November 12, 2009
On November 12, 1892 a crowd of approximately 3000 packed Recreation Park in Allegheny, Pennsylvania (now part of Pittsburgh), home of the Allegheny Athletic Association (AAA), for its showdown with the archrival Pittsburgh Athletic Club (PAC). In the second half of the 19th century, athletic clubs became very popular and were used to organize teams in a variety of sports including football. Winning was a means to gaining social prestige for the club, and so games were taken quite seriously and rivalries could be very fierce. These two teams had played to a hard-fought 6-6 tie at the PAC’s home field on October 12, and there were rumors that both sides were attempting to hire ringers for the rematch.

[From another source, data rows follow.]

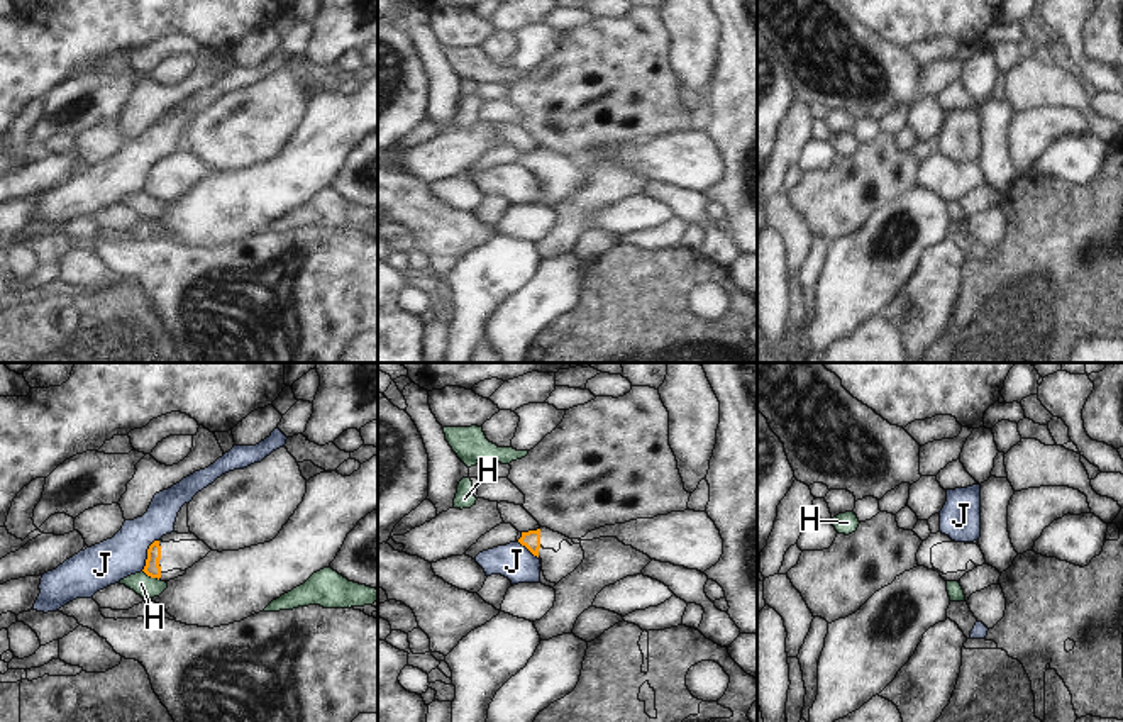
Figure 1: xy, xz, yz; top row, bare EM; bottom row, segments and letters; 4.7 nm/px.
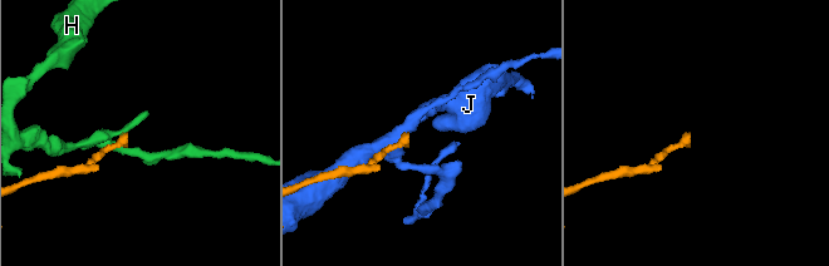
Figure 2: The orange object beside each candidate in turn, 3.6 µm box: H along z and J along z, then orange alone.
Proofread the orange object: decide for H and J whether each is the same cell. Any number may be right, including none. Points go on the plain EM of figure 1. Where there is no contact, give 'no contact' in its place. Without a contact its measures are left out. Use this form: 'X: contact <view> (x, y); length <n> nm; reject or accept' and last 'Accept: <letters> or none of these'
H: contact xy (151, 197); length 90 nm; reject
J: contact xy (148, 175); length 170 nm; reject
Accept: none of these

In fact, PAC’s manager, George Barbour, had made a trip to Chicago to make an offer to William “Pudge” Heffelfinger and another player to join his team. Heffelfinger had been a three-time college All-American guard at Yale (1889-91) and was now playing for a traveling amateur team, the Chicago Athletic Association. Barbour was unsuccessful, however; for Heffelfinger had quit the team and gone to Pittsburgh where he met up with the AAA’s manager, Billy Kountz. When game day arrived, Heffelfinger and two other teammates from Chicago were playing for the Three A’s (as they were often referred to locally).

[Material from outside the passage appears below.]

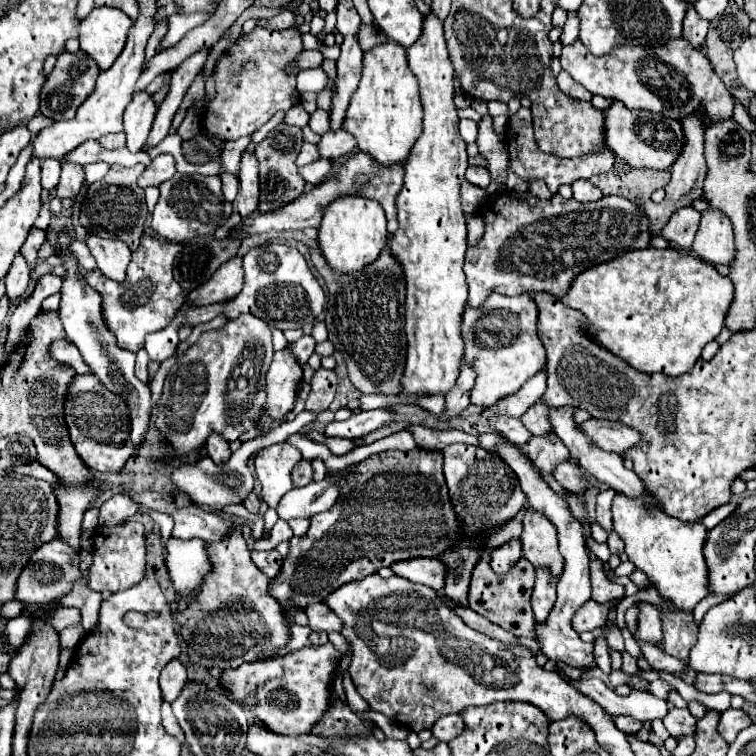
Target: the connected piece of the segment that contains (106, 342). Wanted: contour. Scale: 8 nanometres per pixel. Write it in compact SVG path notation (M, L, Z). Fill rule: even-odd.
M61 235L59 237L59 251L61 257L65 257L63 267L67 269L67 277L63 281L63 289L61 289L61 307L59 307L59 315L65 327L67 337L71 339L73 345L77 345L77 349L81 351L85 363L93 369L93 373L101 379L101 383L111 389L113 393L125 397L127 405L129 405L129 417L131 417L131 441L135 447L139 447L145 441L145 433L149 429L149 407L151 407L151 391L147 387L147 383L141 383L133 369L135 369L135 353L131 351L123 351L117 347L115 343L115 335L105 327L103 315L101 315L101 297L95 289L91 289L83 277L77 271L77 259L69 253L69 237Z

The PAC immediately protested and an argument broke out between the clubs. The substitutes for the two teams began playing, which hardly satisfied the crowd in attendance, but finally the regular players agreed to an abbreviated game (since darkness was approaching) of 30 minutes rather than the usual 45. Heffelfinger did not disappoint – he forced a fumble that he then picked up and ran 35 yards for the game’s only touchdown. The AAA won, 4-0 (touchdowns were worth less in those days).
Afterward, Heffelfinger received $500 plus $25 for expenses (his teammates from the Chicago AA, Ed Malley and Ben “Sport” Donnelly, received expense money). It was the first recorded incidence of an athlete being paid to play football.
While it is suspected that others may have been paid prior to Heffelfinger, and certainly received perks provided by the athletic clubs for their participation, the entry in the Allegheny Athletic Association’s ledger documenting the transaction is the oldest proven player payment (the documentation wasn’t uncovered until the 1960s, and is now held by the Pro Football Hall of Fame. Previously, a club in Latrobe, Pennsylvania had claimed to be the first to have paid a player, in 1895).
It did not take long for professionalism to take hold, even if at a rather modest level. By 1896, there were teams that were entirely made up of paid players. The league that would become the National Football League was still 24 years in the future.
Pudge Heffelfinger went on to become a college football coach at the University of California, Lehigh University, and the University of Minnesota. He is a member of the College Football Hall of Fame. But for one game, he made his mark in the development of pro football.